Thinking about buying a brokerage boat and you need to finance it, but your credit is less than perfect? Don’t worry, you can still get a boat loan. Here’s what you can expect when applying for a boat or yacht loan from a bad credit lender.
The first thing you need to know is your FICO (Fair Isaac Corporation) credit score, which you can get for free at myfico.com. That’s a number that ranges from 280 on the very low end to 850 on the high end, with an average score of 660 to 724. According to Samantha Strott, a financial specialist with New Coast Financial Services, credit score parameters vary by lender. But in general, if your score is below 660 you’ll be looking for what is called a “sub-prime” loan, which means you are a greater financial risk to a lender than someone who has a higher credit score. In other words, you need a bad credit lender. Nevertheless, says Strott, there are many more opportunities today to get a sub-prime loan than there were just a year or two ago. Here are some of the requirements, and some of the differences you’ll find between a sub-prime and a prime loan.
1. Income verification. Strott says this is almost always required for sub-prime buyers, while prime buyers may not have to verify their income.
2. Higher interest rates. These vary widely depending on the lender, but you can expect to see a higher loan rate on a sub-prime loan because of the added financial risk.
3. Shorter term. The lender may want the loan repaid faster by a sub-prime buyer. For example, a loan that would normally have a 15-year term might be reduced to 12 years by a bad credit lender.
4. Increased closing costs and fees. These will likely be higher on a sub-prime loan than a prime loan.
5. No current delinquencies. The lender will want to be sure you are current on your mortgage and other vehicle payments, and there are no late payments within the past six months.
6. Some boat types may not qualify.

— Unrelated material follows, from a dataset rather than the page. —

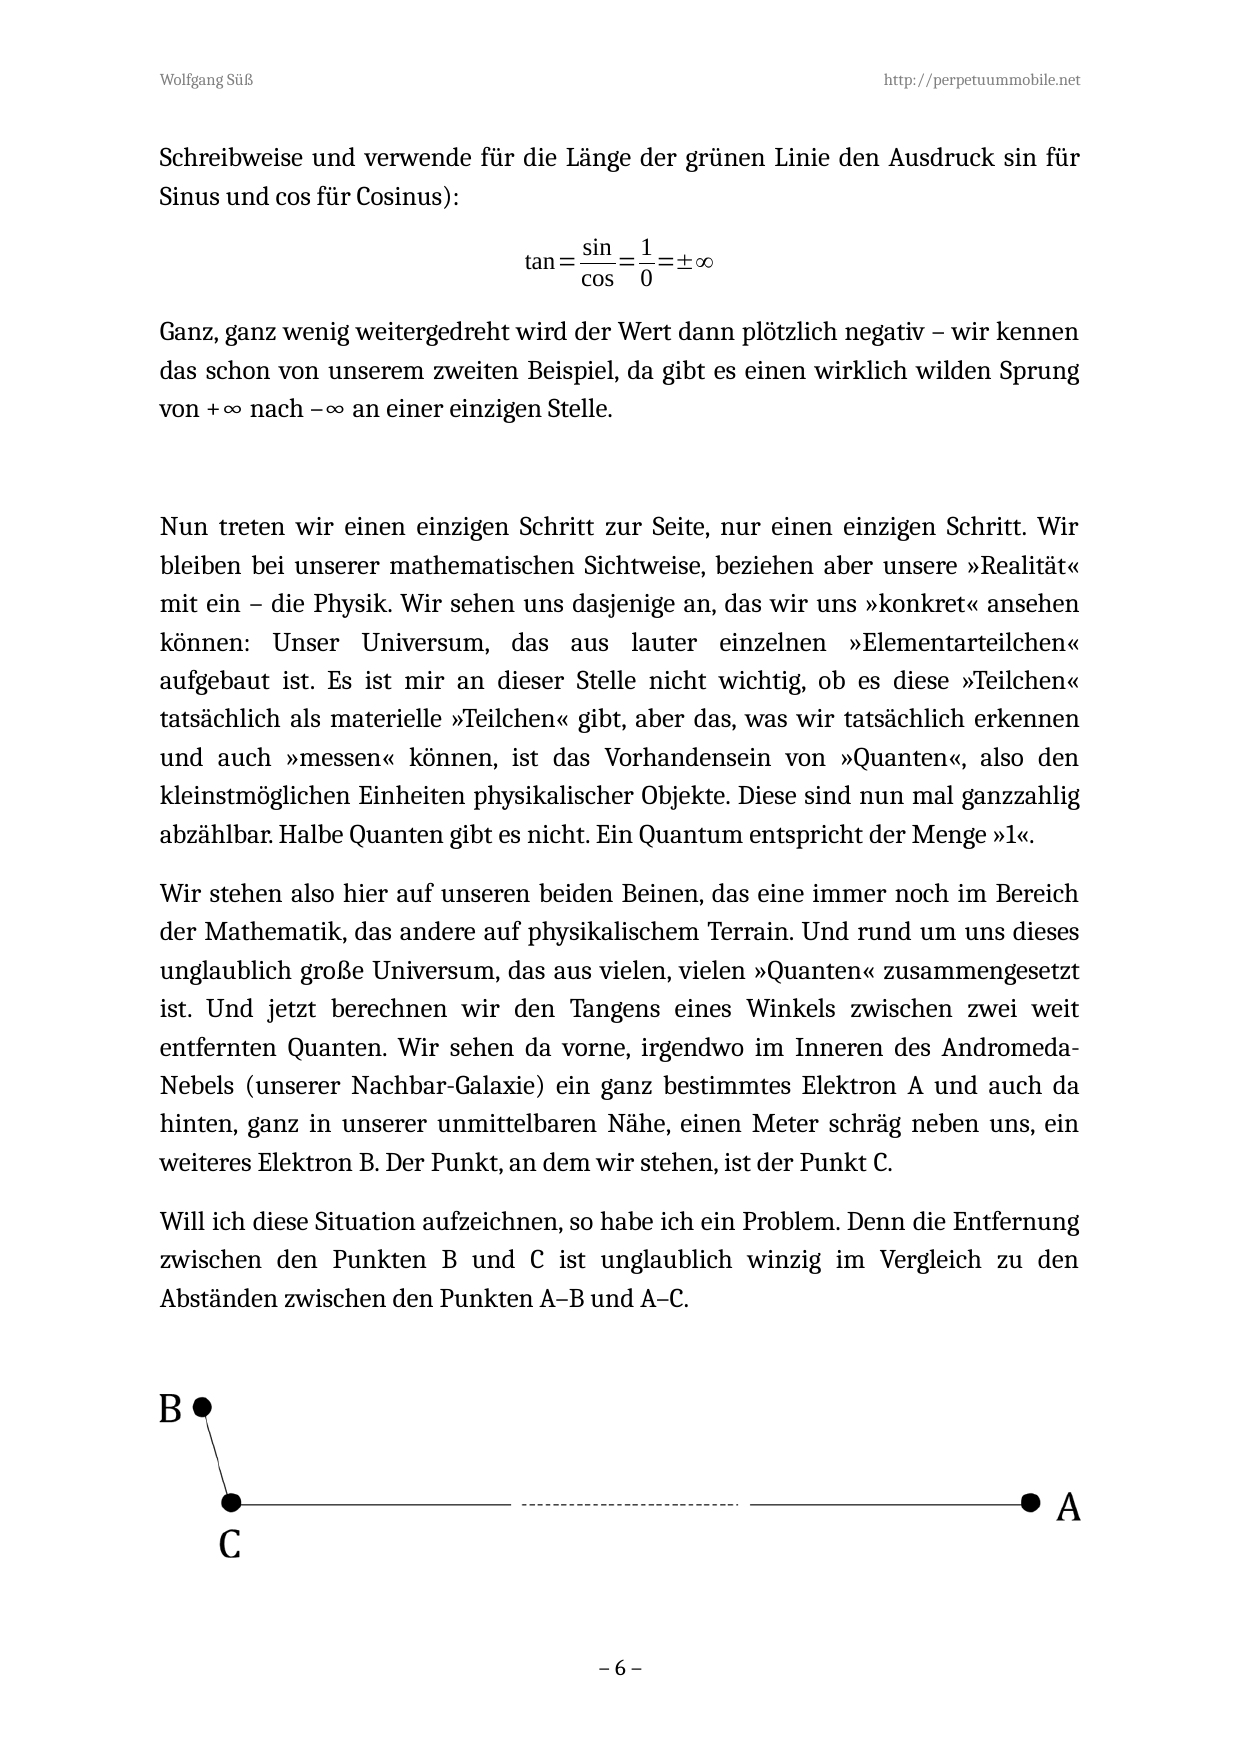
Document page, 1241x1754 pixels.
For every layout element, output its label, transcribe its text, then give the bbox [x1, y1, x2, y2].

In general, lenders may disqualify applications for high-performance boats, commercial vessels and personal watercraft.
The good news is that the required down payment is generally the same (10 percent minimum for loans up to $75,000, 15 to 20 percent for loans of $75,000 and up), and a prior bankruptcy may not be a problem.

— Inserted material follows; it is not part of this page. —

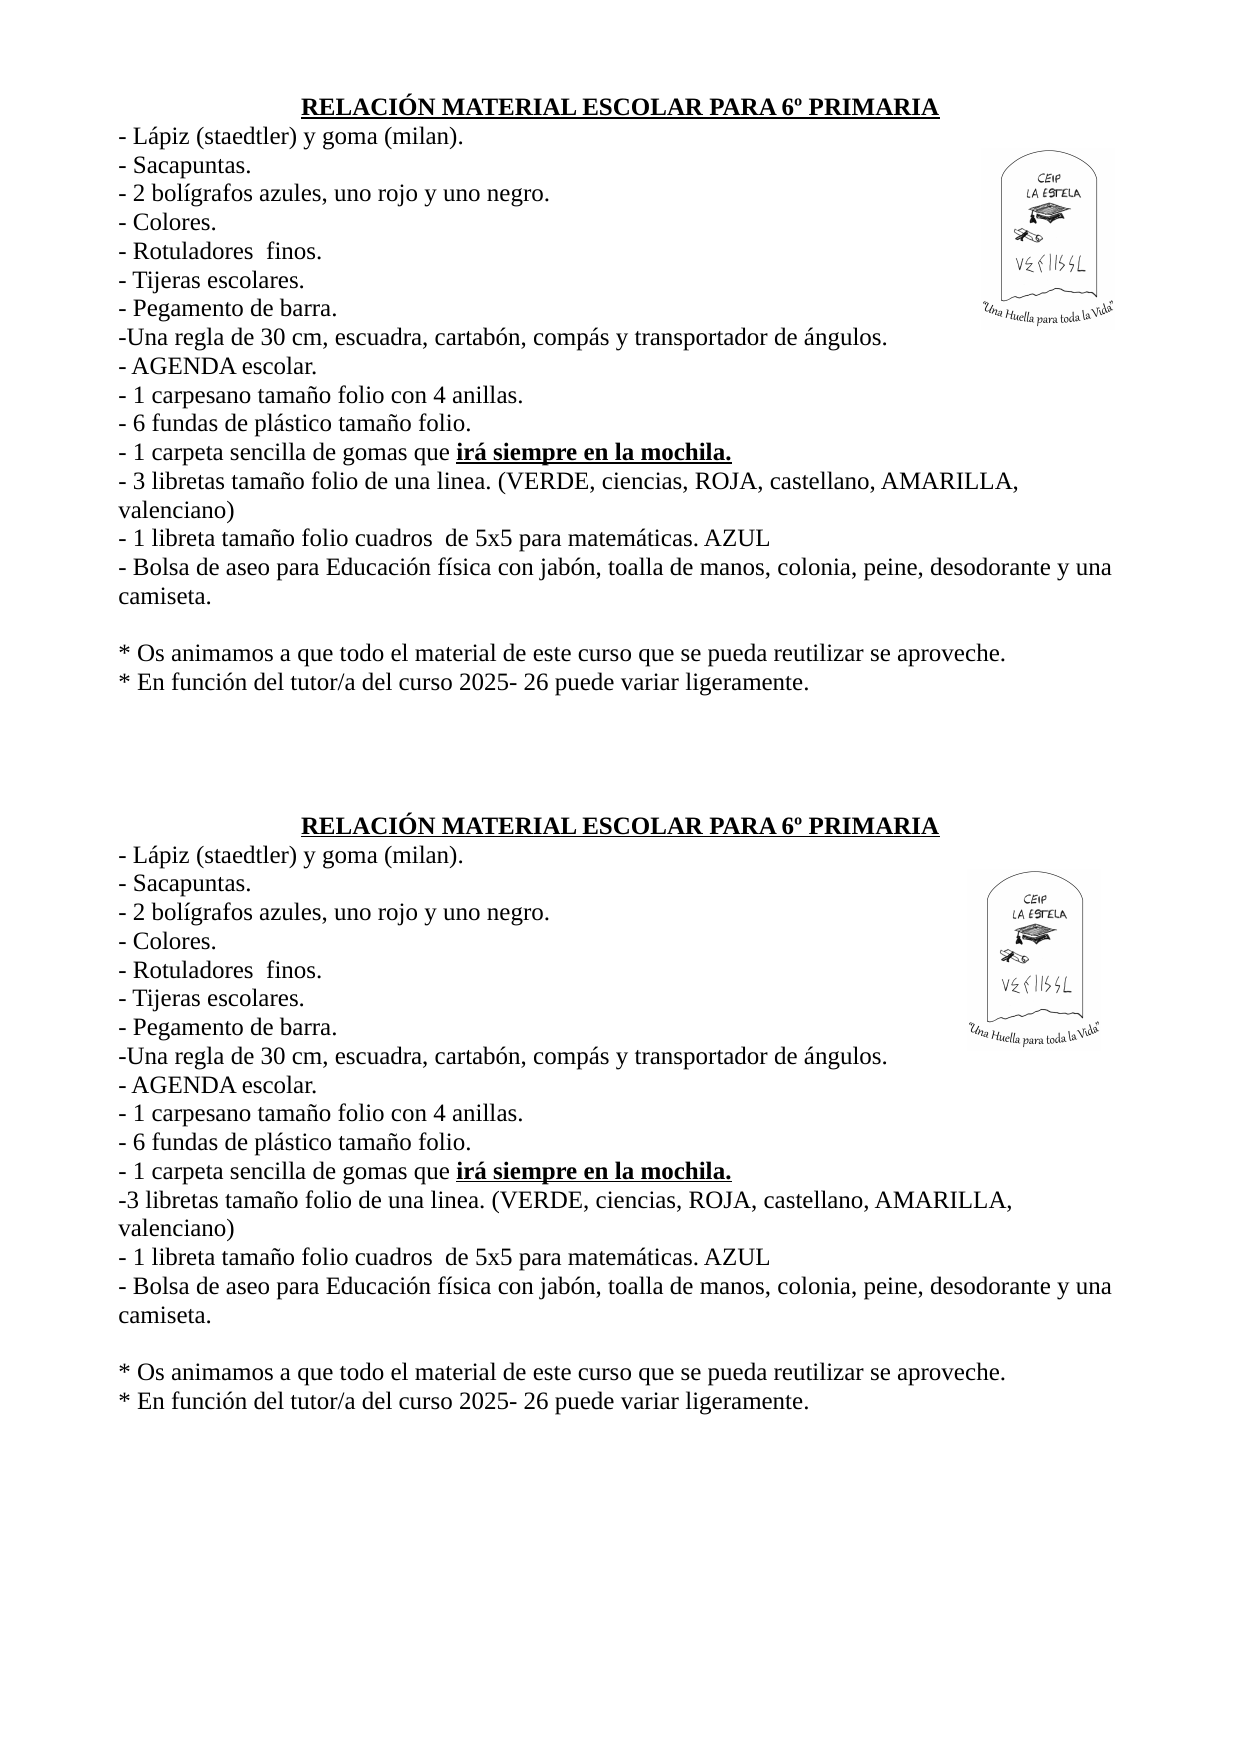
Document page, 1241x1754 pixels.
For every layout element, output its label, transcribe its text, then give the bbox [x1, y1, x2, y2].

Qccording to Tom Shumacher, president of SeaDream Finance, there’s more good news to report for those with less than perfect credit. “Rates are coming down for sub-prime loans,” says Shumacher. “Whereas they used to be in the high teens, now we’re seeing some rates in the 9.95 to 11.95 percent range.” He recommends checking the pricing of the boat you’re interested in on NADA Guides to make sure you’re your boat “books out,” or roughly matches the prices. If there’s a big discrepancy between the asking price and the NADA price, the boat may not qualify for the loan.
When it comes to finding a bad credit lender, Strott says make sure you’re dealing with someone who’s licensed and bonded. “Watch out for websites that appear to be boat-loan sites. Some are just linking to other related sites,” she said.
So even though your credit has taken a few lumps along the way, that doesn’t mean you can’t get a loan for that new broker boat or yacht. In fact the opposite is true. This is a good time for you to review your credit report, correct any errors, and work with a qualified lending professional so you can get out on the water.